Other market players affect trading or assist in facilitating trades by verifying the validity of transactions.
Broker-dealers, for example, are charged by sellers and buyers offering capital and performing transactions.
Analysts and investment advisers influence purchase and sale decisions by regularly releasing reports on a company’s prospects after studying the financial statements.
The number of market makers varies based on the current stock market.
In this case, NYSE is an auction-driven market where Designated Market Makers (DMM) and experts are accountable for offering liquidity to hundreds of security at once.
Contrary to that, NASDAQ has a broker-dealers system that competes in providing market-making services concerning particular security.
Each security of NASDAQ reports to have 14 market makers for security.
How are Stocks traded?
The basic mathematics of the stock market is the gap between asking and bid prices. Once a stock has been traded on an exchange, the market forces will take over.
The stock can be traded many times throughout the day. Investors may purchase the shares and bid on them at a lower cost. Some traders also sell it or demand it for a premium cost.
The difference in the sale and purchase price is called an auction spread. The spread is crucial because of several factors.
It is an important source of income for market makers, who earn profits from the difference between the prices.
The second is that it indicates liquidity and attention to the company. The smaller the spread, the more liquid it is, which signifies that investors are keen on buying or trading the stock.

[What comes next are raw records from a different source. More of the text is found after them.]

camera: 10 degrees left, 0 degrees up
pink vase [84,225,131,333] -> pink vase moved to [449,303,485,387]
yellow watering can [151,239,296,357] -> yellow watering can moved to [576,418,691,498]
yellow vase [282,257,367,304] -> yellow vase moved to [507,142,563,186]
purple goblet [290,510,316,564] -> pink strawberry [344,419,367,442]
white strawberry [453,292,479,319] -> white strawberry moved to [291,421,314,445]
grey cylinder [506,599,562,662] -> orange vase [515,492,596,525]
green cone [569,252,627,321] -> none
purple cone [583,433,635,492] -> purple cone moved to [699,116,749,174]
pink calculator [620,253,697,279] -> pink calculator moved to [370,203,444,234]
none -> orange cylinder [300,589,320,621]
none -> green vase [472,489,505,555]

Liquid stocks are generally more resistant to extreme price swings due to the larger number of traders making their market.
However, the shares that aren’t liquid are more likely to show dramatic increases or declines in value since a single major deal could bring investors into the firm or force them to leave the company.

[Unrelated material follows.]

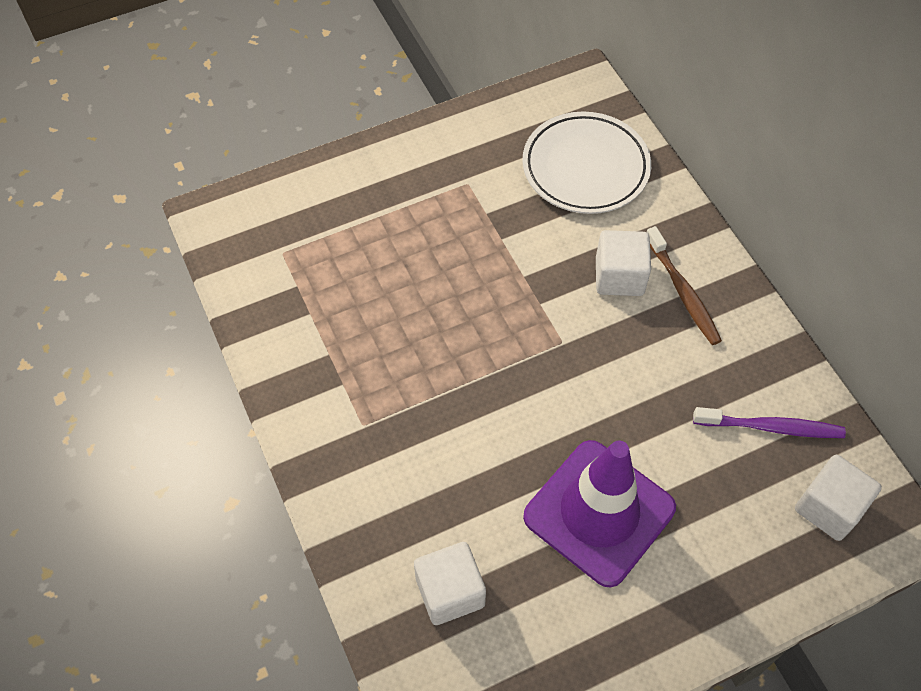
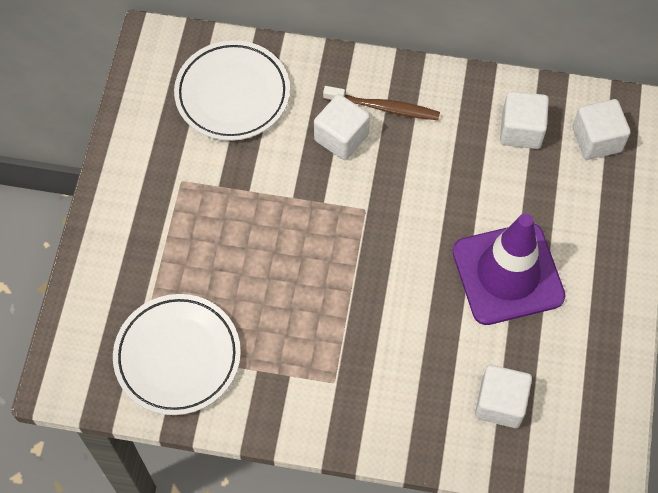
camera: 55 degrees left, 5 degrees up
purple toothbrush [693,407,846,438] -> white cube [500,91,549,149]
none -> white plate [113,294,241,415]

What exactly is what is a Stock Exchange?
A Stock Exchange is an institution that provides designed markets that deal in commodities, derivatives and securities and various financial equipment. It’s among the essential elements in the market for financial instruments. In this market, sellers and buyers join forces to complete transactions. Securities are purchased and then sold according to clearly defined laws and guidelines.
Stock exchange provides the necessary structure and edifice to exchange members and their brokers dealing with different asset classes. It also oversees transaction actions to ensure fair and free trading.
The best part is that stock exchanges can also be considered the financial measures in an economy where industrial growth and firmness are reflected within the index. We will now examine the biggest Stock Exchanges around the world!
Bottom Line
The valuation of the stock exchange keeps fluctuating. However, the top five exchanges always remain within proximity. The earnings of the exchanges are recovering from the COVID pandemic. Investors should understand the situation before investing in any global company. There is, however, a lot of expectation for Asian stocks to rise and rise to a higher standard.